[Problem requirements] Would you work out how many of the lines below hold "clks" and reply with nothing but the number?

[Opening Input for this task section]

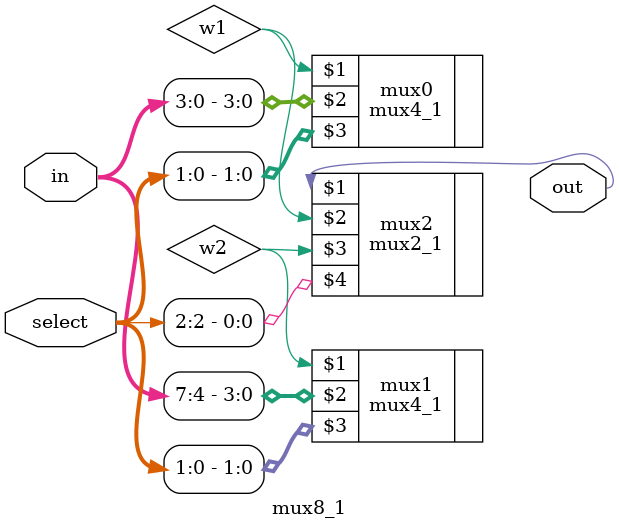
<source format=sv>
module mux8_1(out, in, select);

	input logic [7:0] in;
	input logic [2:0] select;
	output logic out;
	logic w1, w2;

	mux4_1 mux0 (w1, in[3:0], select[1:0]);
	mux4_1 mux1 (w2, in[7:4], select[1:0]);
	
	mux2_1 mux2 (out, w1, w2, select[2]);

endmodule

</source>
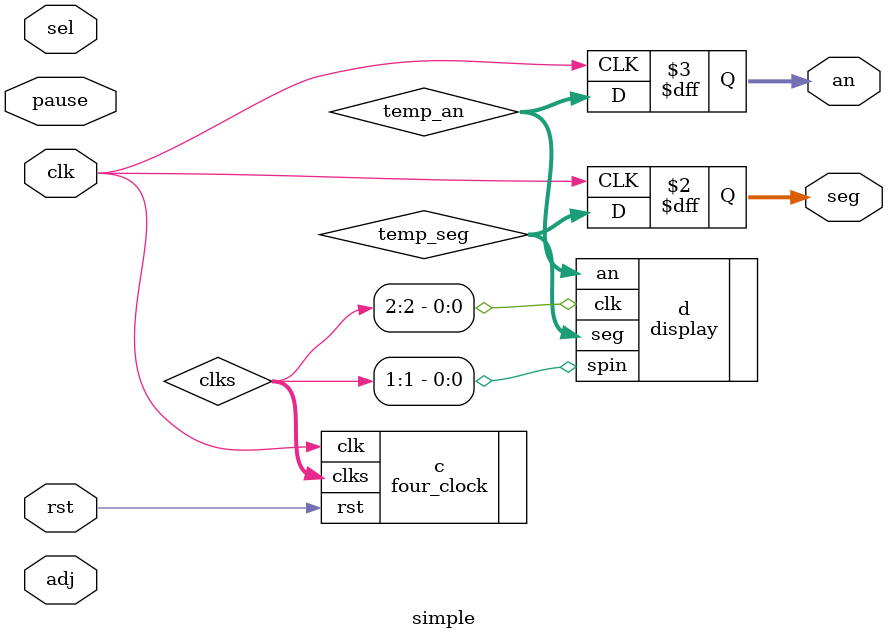
<source format=v>
`timescale 1ns / 1ps

module simple (
    input wire clk,  // assume 100mhz 
    input wire rst, 
    input wire pause, 
    input wire sel,
    input wire adj, 
    output reg [6:0] seg, // segments 
    output reg [3:0] an // anodes 
); 
    
    wire [6:0] temp_seg; 
    wire [3:0] temp_an; 
    wire [3:0] clks; 
    
    four_clock c(.clk(clk), .rst(rst), .clks(clks));
    
    
    display d (.clk(clks[2]),  // 
               .spin(clks[1]), 
               .seg(temp_seg),
               .an(temp_an));
          
    always @(posedge clk) begin
        seg <= temp_seg; 
        an <= temp_an;
    end

endmodule

</source>
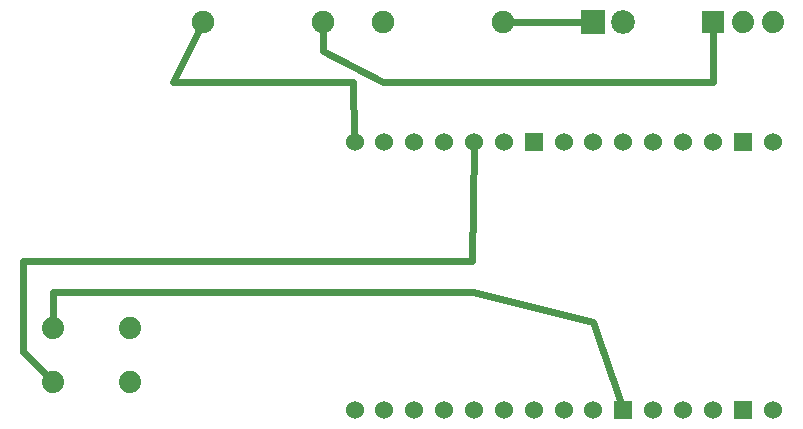
<source format=gtl>
G04 MADE WITH FRITZING*
G04 WWW.FRITZING.ORG*
G04 DOUBLE SIDED*
G04 HOLES PLATED*
G04 CONTOUR ON CENTER OF CONTOUR VECTOR*
%ASAXBY*%
%FSLAX23Y23*%
%MOIN*%
%OFA0B0*%
%SFA1.0B1.0*%
%ADD10C,0.060000*%
%ADD11C,0.074000*%
%ADD12C,0.079370*%
%ADD13C,0.075000*%
%ADD14R,0.060028X0.060014*%
%ADD15R,0.060028X0.060000*%
%ADD16R,0.074000X0.074000*%
%ADD17R,0.079370X0.079370*%
%ADD18C,0.024000*%
%LNCOPPER1*%
G90*
G70*
G54D10*
X2691Y186D03*
X2591Y186D03*
X2492Y186D03*
X2392Y186D03*
X2292Y186D03*
X2193Y186D03*
X2093Y186D03*
X1994Y186D03*
X1894Y186D03*
X1795Y186D03*
X1695Y186D03*
X1595Y186D03*
X1496Y186D03*
X1396Y186D03*
X1297Y186D03*
X1297Y1080D03*
X1396Y1080D03*
X1496Y1080D03*
X1595Y1080D03*
X1695Y1080D03*
X1795Y1080D03*
X1894Y1080D03*
X1994Y1080D03*
X2093Y1080D03*
X2193Y1080D03*
X2292Y1080D03*
X2392Y1080D03*
X2492Y1080D03*
X2591Y1080D03*
X2691Y1080D03*
G54D11*
X292Y458D03*
X548Y458D03*
X292Y280D03*
X548Y280D03*
X292Y458D03*
X548Y458D03*
X292Y280D03*
X548Y280D03*
X2492Y1480D03*
X2592Y1480D03*
X2692Y1480D03*
G54D12*
X2092Y1480D03*
X2192Y1480D03*
G54D13*
X1192Y1480D03*
X792Y1480D03*
X1392Y1480D03*
X1792Y1480D03*
G54D14*
X2591Y186D03*
X2193Y186D03*
G54D15*
X1894Y1080D03*
X2591Y1080D03*
G54D16*
X2492Y1480D03*
G54D17*
X2092Y1480D03*
G54D18*
X1690Y681D02*
X191Y681D01*
D02*
X1695Y1066D02*
X1690Y681D01*
D02*
X191Y380D02*
X277Y294D01*
D02*
X191Y681D02*
X191Y380D01*
D02*
X691Y1279D02*
X1292Y1279D01*
D02*
X1292Y1279D02*
X1296Y1094D01*
D02*
X784Y1464D02*
X691Y1279D01*
D02*
X1393Y1278D02*
X2492Y1279D01*
D02*
X1193Y1381D02*
X1393Y1278D01*
D02*
X2492Y1279D02*
X2492Y1460D01*
D02*
X1192Y1463D02*
X1193Y1381D01*
D02*
X1691Y579D02*
X2091Y480D01*
D02*
X2091Y480D02*
X2188Y199D01*
D02*
X292Y579D02*
X1691Y579D01*
D02*
X292Y478D02*
X292Y579D01*
D02*
X2072Y1480D02*
X1809Y1480D01*
G04 End of Copper1*
M02*
</source>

[Closing Input for this task section]

[The answer] 4